Im Gegensatz zu ihrem früheren Nachbarn mochte Marie den Biobauern Ueli Strässle sehr. Er war nicht nur gebildet und kulturell interessiert, sondern auch ein toleranter, grosszügiger und fröhlicher Mensch, kurz, ein interessanter Gesprächspartner, was hier oben nicht gerade selbstverständlich war. Schade, dass er keine Frau hat, dachte sie. Er war gross und kräftig, mit einem gut geschnittenen, intelligenten Gesicht und Augen, die meist humorvoll und entspannt in die Welt schauten. Vor vier Jahren, als er den Hof übernommen hatte, war eine Frau bei ihm, die aber nach wenigen Monaten wieder nach Bern zurückkehrte.
«Na, wie läuft’s auf dem Hof? Die Schafe gesund?»
«Ja, Gott sei Dank, das ist überstanden!»
Vor Kurzem litten Uelis Mutterschafe und auch die Lämmer an der Schafräude, einer hochansteckenden Milbenkrankheit, und Ueli musste alle Tiere, unter tatkräftiger Mithilfe des Tierarztes, in einem extra errichteten Bad mit speziellen Medikamenten baden.
«Mir persönlich geht’s auch nicht schlecht, bis auf meinen Rücken, der meldet sich, wenn ich’s übertreibe. Und wie du weisst, vermisse ich eine Frau hier oben. Du hast doch eine Tochter. Die sucht nicht zufällig einen Mann und will bauern im Toggenburg?» Ueli lachte und nahm einen Schluck vom Kaffee, den Marie ihm hingestellt hatte.
«Stell dir vor, die kommt tatsächlich morgen, aber leider mit ihrem Freund, diesem Brian, einem arbeitslosen Musiker, soviel ich weiss. Nicht unbedingt der Schwiegersohn, den ich mir vorgestellt habe. Überhaupt, ein Amerikaner …», rümpfte Marie die Nase.
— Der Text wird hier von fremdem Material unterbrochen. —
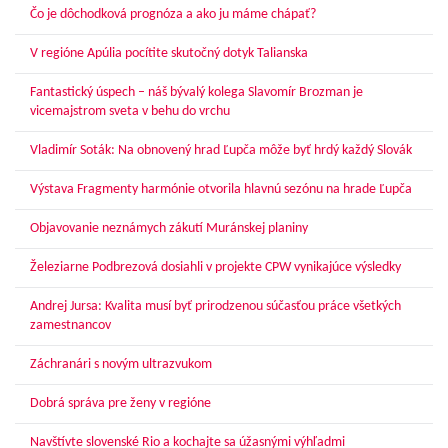
Čo je dôchodková prognóza a ako ju máme chápať?
V regióne Apúlia pocítite skutočný dotyk Talianska
Fantastický úspech – náš bývalý kolega Slavomír Brozman je
vicemajstrom sveta v behu do vrchu
Vladimír Soták: Na obnovený hrad Ľupča môže byť hrdý každý Slovák
Výstava Fragmenty harmónie otvorila hlavnú sezónu na hrade Ľupča
Objavovanie neznámych zákutí Muránskej planiny
Železiarne Podbrezová dosiahli v projekte CPW vynikajúce výsledky
Andrej Jursa: Kvalita musí byť prirodzenou súčasťou práce všetkých
zamestnancov
Záchranári s novým ultrazvukom
Dobrá správa pre ženy v regióne
Navštívte slovenské Rio a kochajte sa úžasnými výhľadmi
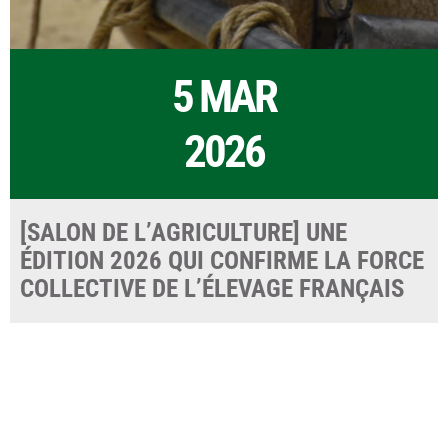
5 MAR
2026
[SALON DE L’AGRICULTURE] UNE
ÉDITION 2026 QUI CONFIRME LA FORCE
COLLECTIVE DE L’ÉLEVAGE FRANÇAIS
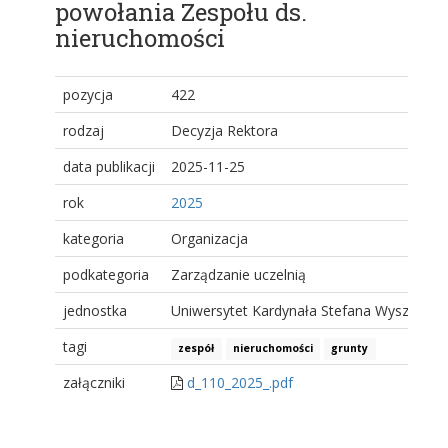
powołania Zespołu ds.
nieruchomości
pozycja
422
rodzaj
Decyzja Rektora
data publikacji
2025-11-25
rok
2025
kategoria
Organizacja
podkategoria
Zarządzanie uczelnią
jednostka
Uniwersytet Kardynała Stefana Wyszyński
tagi
zespół
nieruchomości
grunty
załączniki
d_110_2025_.pdf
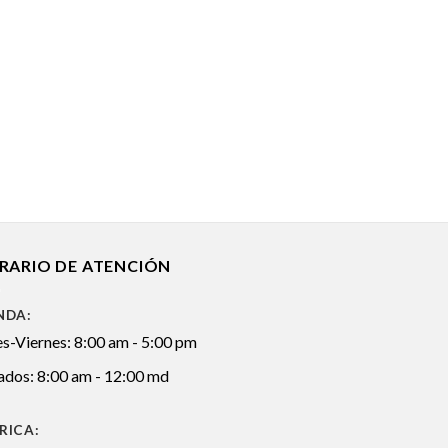
RARIO DE ATENCIÓN
NDA:
s-Viernes: 8:00 am - 5:00 pm
ados: 8:00 am - 12:00 md
RICA:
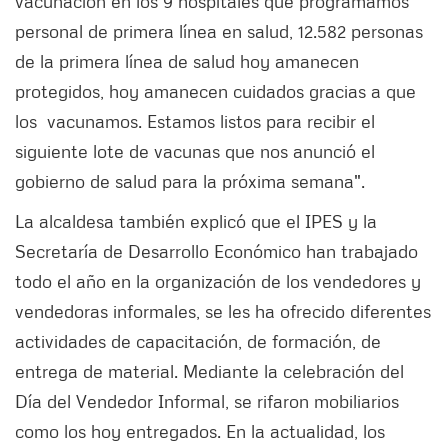
vacunación en los 9 hospitales que programamos
personal de primera línea en salud, 12.582 personas
de la primera línea de salud hoy amanecen
protegidos, hoy amanecen cuidados gracias a que
los vacunamos. Estamos listos para recibir el
siguiente lote de vacunas que nos anunció el
gobierno de salud para la próxima semana".
La alcaldesa también explicó que el IPES y la
Secretaría de Desarrollo Económico han trabajado
todo el año en la organización de los vendedores y
vendedoras informales, se les ha ofrecido diferentes
actividades de capacitación, de formación, de
entrega de material. Mediante la celebración del
Día del Vendedor Informal, se rifaron mobiliarios
como los hoy entregados. En la actualidad, los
«Marie, ich wusste gar nicht, dass du solche Vorurteile hast! Gib dem armen Kerl doch erst mal eine Chance. Deine Tochter lebt in New York; es ist also kein Wunder, dass sie mit einem Amerikaner liiert ist.»
«Wenn ich mich richtig erinnere, ist er gar kein gebürtiger Amerikaner. Er ist als Kind mit seinen Eltern von der Schweiz in die USA ausgewandert; jedenfalls versteht und spricht er Schweizerdeutsch. Es ist einfach so, dass er mir nicht sonderlich sympathisch ist.» Versonnen griff Marie nach ihrer Kaffeetasse.
«Wo bleibt denn Karin? Ich bin es mir gar nicht gewohnt, dass du allein hier bist?»
Marie erzählte ihm nach kurzem Zögern von ihrer Auseinandersetzung. «Die eingetragene Partnerschaft hat, abgesehen vom Erbrecht, weitere Vorteile. Falls zum Beispiel eine von uns einen Unfall hat, wird die andere informiert. So, wie es jetzt ist, sind wir rechtlich gesehen Fremde! Wir werden alt, es ist höchste Zeit, dass wir unsere Beziehung vertraglich absichern», ereiferte sie sich.
«Da hast du Recht. Andererseits finde ich auch, dass Eva deine Haupterbin bleiben sollte. Ihr müsst eine für alle stimmige Lösung finden.»
Typisch Ueli, dachte Marie, ganz Diplomat, will es immer allen recht machen. Aber letztlich geht es doch darum, was ich persönlich will. Wem ich mein Geld hinterlassen will. Diese Gedanken liessen sie auch nicht los, nachdem Ueli gegangen war und sie sich eine Kleinigkeit zum Abendessen richtete. Sie hörte noch einige Arien aus einer ihrer geliebten Wagner-Opern und ging früh zu Bett.